In those early days, Yacht Club was a far different, self-described scrappy bunch, as David D’Angelo and Sean Velasco detailed to us via email. “We used to work 24 hours a day, 7 days a week to make sure Shovel of Hope [the initial game] released as fast as possible. With Shovel Knight’s success, we were able to build up a little bit of a company, so we had way more help getting every game that’s part of Treasure Trove out the door.”

The success of the Shovel Knight Kickstarter pushed the game from being one project into ostensibly five, thus necessitating the rename of the package to Shovel Knight: Treasure Trove. In 2015, came Plague of Shadows, the first free expansion, which starred boss Plague Knight in an adventure that closely paralleled Shovel Knight’s initial foray, but with wildly different mechanics based around Plague Knight’s bombs. The next sizable expansion was 2017’s Specter of Torment, which starred Specter Knight in a more distinctive campaign with its own unique hub. The final two pieces of the puzzle came out this December, with King of Cards and Showdown. The former is Yacht Club’s biggest game yet, starring the Wario-esque King Knight in what amounts to an entirely new game with its own strategic card game. Shovel Knight Showdown is an absurdly jam-packed battle mode that honestly might rival Smash Bros. in some respects.

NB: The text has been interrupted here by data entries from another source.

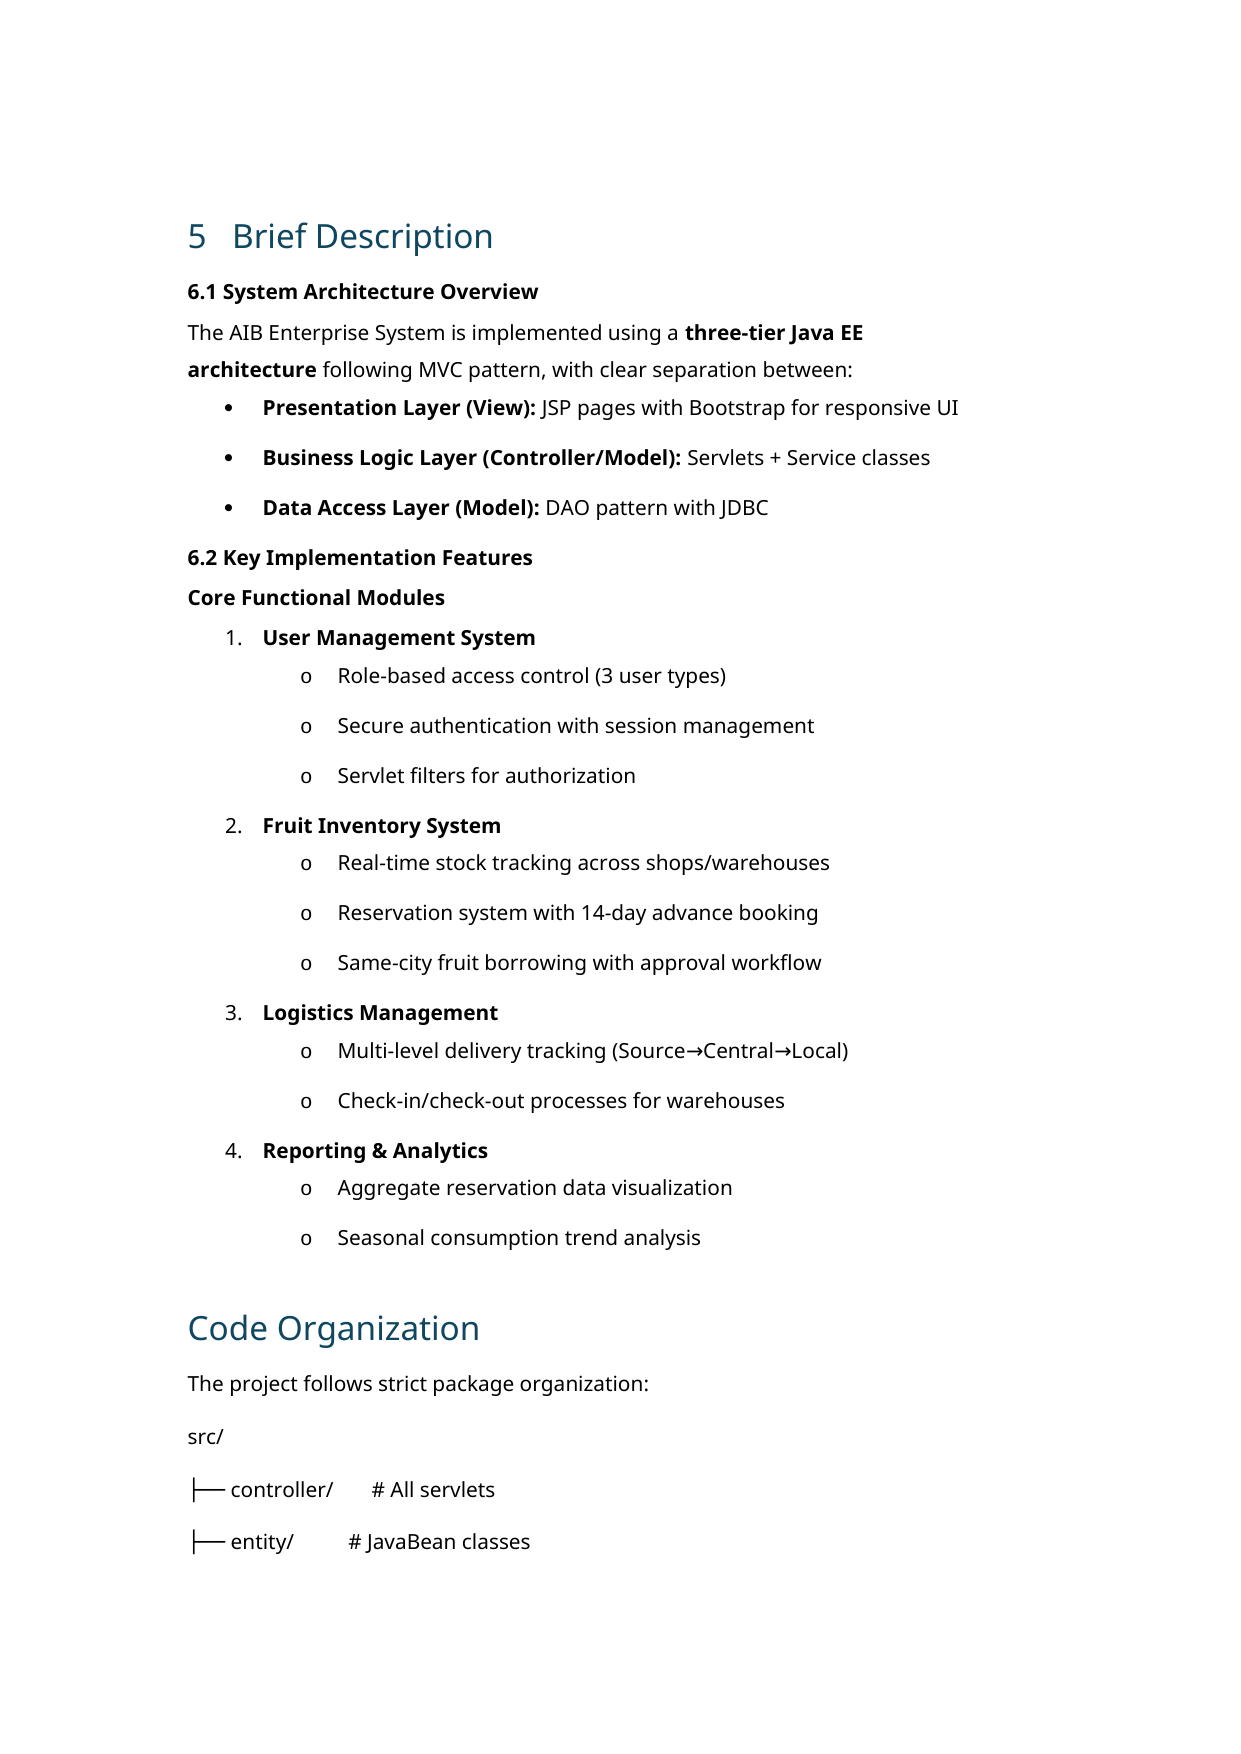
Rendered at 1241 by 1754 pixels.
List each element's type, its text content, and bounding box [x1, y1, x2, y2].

list Reporting & Analytics [225, 1131, 1053, 1169]
list Servlet filters for authorization [300, 756, 1053, 794]
list Role-based access control (3 user types) [300, 656, 1053, 694]
subtitle Brief Description [187, 198, 1053, 273]
list Check-in/check-out processes for warehouses [300, 1081, 1053, 1119]
text src/ [187, 1417, 1053, 1455]
text Core Functional Modules [187, 578, 1053, 616]
text 6.1 System Architecture Overview [187, 273, 1053, 310]
list Presentation Layer (View): JSP pages with Bootstrap for responsive UI [225, 388, 1053, 426]
text 6.2 Key Implementation Features [187, 538, 1053, 576]
list Secure authentication with session management [300, 706, 1053, 744]
list User Management System [225, 619, 1053, 656]
subtitle Code Organization [187, 1289, 1053, 1364]
list Data Access Layer (Model): DAO pattern with JDBC [225, 488, 1053, 526]
list Business Logic Layer (Controller/Model): Servlets + Service classes [225, 438, 1053, 476]
text ├── controller/ # All servlets [187, 1470, 1053, 1508]
text The AIB Enterprise System is implemented using a three-tier Java EE architecture following MVC pattern, with clear separation between: [187, 313, 1053, 388]
list Logistics Management [225, 994, 1053, 1031]
list Fruit Inventory System [225, 806, 1053, 844]
list Aggregate reservation data visualization [300, 1169, 1053, 1206]
list Multi-level delivery tracking (Source→Central→Local) [300, 1031, 1053, 1069]
list Same-city fruit borrowing with approval workflow [300, 944, 1053, 981]
list Seasonal consumption trend analysis [300, 1219, 1053, 1256]
text ├── entity/ # JavaBean classes [187, 1523, 1053, 1561]
list Real-time stock tracking across shops/warehouses [300, 844, 1053, 881]
text The project follows strict package organization: [187, 1364, 1053, 1402]
list Reservation system with 14-day advance booking [300, 894, 1053, 931]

If you bought Shovel Knight back in 2014, you’ve been rewarded greatly with multiple new games. “Our biggest takeaways are [that] it’s easy to get carried away and promise too much, and [that] it’s helpful and also really fun to involve your future fans in the game development process,” D’Angelo and Velasco said. “All of Shovel Knight’s stretch goals led to us working on the game five years longer than we expected. But in the end, since we built these games with our community of backers, we created something we think is truly special and meaningful.”

In the last half-decade, Shovel Knight has guest-starred in, by our estimates, every indie game on the face of the planet. Humorously, Yacht Club never sought that out. “We’re always contacted by the developers making the game, and when they seem particularly passionate, then we’re all for Shovel Knight making the leap to another game,” the pair told us. “We love being able to spread the Shovel Knight cheer.”

That even extended to Nintendo, who reached out to Yacht Club about including their shovel-wielding hero into Super Smash Bros. Ultimate. “We were obviously ecstatic,” D’Angelo and Velasco recounted. “We helped go back and forth to figure how the character looks, but Nintendo really has a mastery of their craft and didn’t need much help from us.”

Outside of those guest spots, Yacht Club’s founders have lived the dream the past several years, winning accolades, meeting fans, and even meeting the likes of Koji Kondo (famed Nintendo composer) and Manami Matsumae (Mega Man composer who actually contributed music to Shovel Knight). As D’Angelo and Velasco said: “It’s been a wonderful adventure, and we’re truly thankful to everyone for supporting us every step of the way.”

The future is bright for Yacht Club Games as they are now finally finished with the Kickstarter they launched four months after the launch of the Wii U. The plans are to continue Shovel Knight, taking the hero to new places, genres, and more. Officially though, Shovel Knight Dig, their collaboration with Nitrome, is the only announced project. They do have other projects, though, with Cyber Shadow, a game from Aarne “MekaSkull” Hunziker they are publishing, set for, hopefully, a 2020 release. They’re teasing “something new” as well. Whatever the next project is from the core team behind Shovel Knight, it likely won’t be Shovel Knight related. But no matter what, Yacht Club will follow the code of Shovelry as they Slash Mercilessly and Dig TIrelessly. And hopefully make Shovel Knight 64 one day.